Saturday, 21 November 2015

Should we just stop with the whole Found Footage thing?

So with an Episode of Doctor Who having just tried to do an episode in a found footage style this has made me think about the whole idea of found footage again, basically it makes me ask the question, should we just stop with the whole Found Footage thing? Now I am not claiming that it was the first ever found footage based film but The Blair Witch Project is the first one I can really remember. I remember it more for its advertising campaign and the way they tried to use the advertising and the internet to blur the lines between fiction and reality. I first saw it on a pirate VHS cassette my brother lent me, I had heard bits and pieces about it and have to admit that I was a little confused if it was supposed to be fact or fiction, heck I was a teenage and more likely to believe what I was told or read without really challenging it. The day after this my friends all decided to have an impromptu night out camping in the middle of nowhere, we literally all grabbed whatever camping gear we had, got some drinks and walked till we found some land that didn't seem to be clearly owned or checked by anyone and we set up camp. I didn't really find Blair Witch scary as a film but out there the next night in the middle of nowhere with trees around me well I guess this showed me it must have affected me to some degree as I was turning at the slightest sound of a twig snapping. I remember my friends taking the piss in a jovial manner ribbing me about being scared and then a week or so latter most of them came up to me and said something on the lines of ''Shit me, If I had watched the Blair Witch the day before camping in the middle of nowhere you'd never have got my ass out there.''

I still think Blair Witch is decent yet I have found all of the Paranormal Activity films as dull as dish water, maybe it is the fact I am older and more cynical or that the trick has already been done once and I am not going to be fooled again. Yet sometimes I will be happily fooled, I will watch Penn and Teller perform magic tricks and love every second of it knowing fully well that what they are doing are tricks, that they are fooling me. So why would I be happy to let one thing fool me and enjoy every second of it and yet shrug at another form of entertainment which wants me to embrace it and go along with its tricks? The truth is I don't know.

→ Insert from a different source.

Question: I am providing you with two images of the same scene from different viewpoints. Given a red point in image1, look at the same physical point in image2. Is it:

Yet I have enjoyed some found footage style movies, Diary of the Dead for example which is George Romero's attempt to combine his Zombie films with the idea of found footage. It follows all of Romero's standard Zombie rules, so If a zombie bites you or if you die in any way, that's it your going to become one of them, then there is the fact that you can only kill the undead by destroy their brains. The basic premise of the film is that a survivor has pieced together footage from the first night that the dead came back to life. Maybe I enjoyed this because it was a combination between a Romero Zombie film and a found footage flick. It also in typical Romero style seemed to be commenting on the world, all of Romero's films seem to have some point a sort of political agenda Dawn of the Dead is often talked about as being a comment on American Commercialism and in this way Diary of the Dead seems to talk about how we are all so used to viewing the world through technology now days instead of with our own eyes, and about how the media presents things. I think its a very clever film which has its faults but I also think that it is this Romero factor which makes me enjoy the film and hold it up as something other than just another found footage flick.

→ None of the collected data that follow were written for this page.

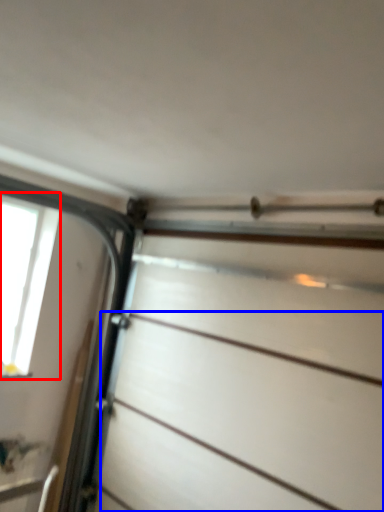
Question: Which object appears closest to the camera in this image, window (highlighted by a red box) or drawer (highlighted by a blue box)?

Choices:
 (A) window
 (B) drawer

Answer: (B)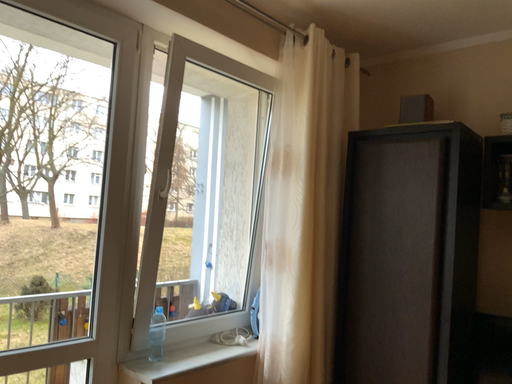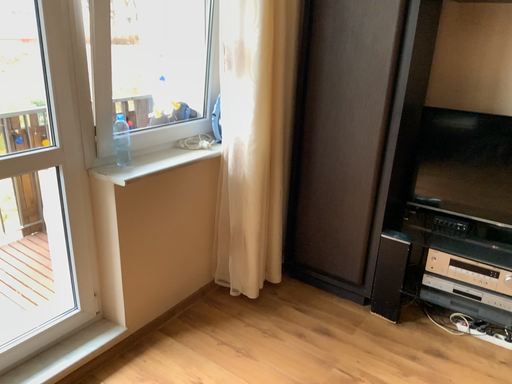
Question: Which way did the camera rotate in the video?

Choices:
 (A) rotated downward
 (B) rotated upward

Answer: (A)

So I guess the answer to the question should we just stop with the whole Found Footage thing is that no but the idea of found footage on its own is not enough. Blair Witch worked for me because of all of the websites and rumour mills and all of the work around the film, that was as much of a gimmick as the style of the film itself at the time, the same can be said of Diary of the Dead it was the found footage in combination with the zombies and social commentary of George Romero. The Doctor Who episode had a lot going for it, some decent ideas a good looking monster, a creepy twist at the end and some great acting from Peter Capaldi but they didn't pull it off it just came across as a bit of a mess. I would defiantly give another found footage film a try but if it wants to get a rave review from me then it has to do something worthwhile because the found footage gimmick alone is not enough any-more, its no longer fresh and it is in fact very overused.


1 comment:

  1. I think if too many films go for the same gimmick then it will obviously get stale. What we need is another new technique that will grab our attention in the same way that found footage did when it was first utilised. The idea of other movies/TV shows blatantly using the same mechanic is more offensive than the actual quality of said movies/TV.